Şirket, 6102 sayılı Türk Ticaret Kanunu’na tabi bir limited şirkettir. Türk Ticaret Kanunu’nun 16 ve 18’inci maddesinde belirtildiği üzere belediye tarafından ticari şekilde işletilmek üzere kurulan kuruluşlar da tacirdir ve her tacirin, ticaretine ait bütün faaliyetlerinde basiretli bir iş adamı gibi hareket etmesi gerekmektedir.

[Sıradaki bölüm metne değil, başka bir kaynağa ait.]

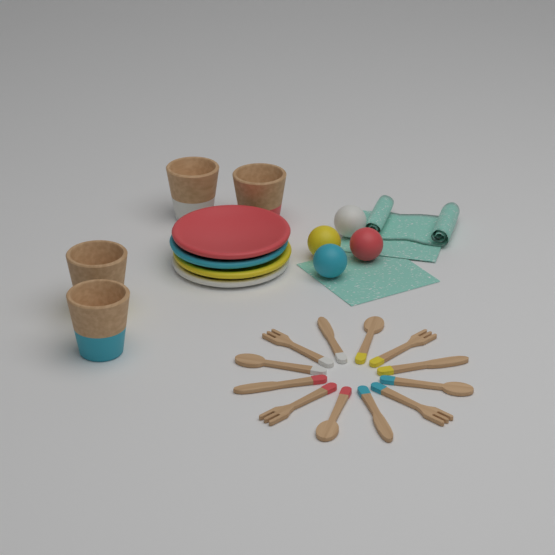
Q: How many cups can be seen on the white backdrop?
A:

Buna göre; Ankara Büyükşehir Belediyesinden iş alınırken söz konusu işe ilişkin maliyetlerin tam hesaplanarak bu hesaplamaya göre teklif verilmesi, satılan malların maliyetlerinde ve diğer giderlerde tasarrufa gidilerek Şirket zararının önlenmesi ve kârlı bir şirket statüsüne geçilmesi, hakediş ve teminat iadelerinde gerekli evrakların zamanında tamamlanması ve tahsilatların sonuçlandırılması, kamuya ait borçların zamanında ödenerek fer’i borçların tahakkuk etmesine müsaade edilmemesi Şirketin sürdürülebilirliği açısından önem arz etmektedir.


Kararla ilgili sorunuz mu var?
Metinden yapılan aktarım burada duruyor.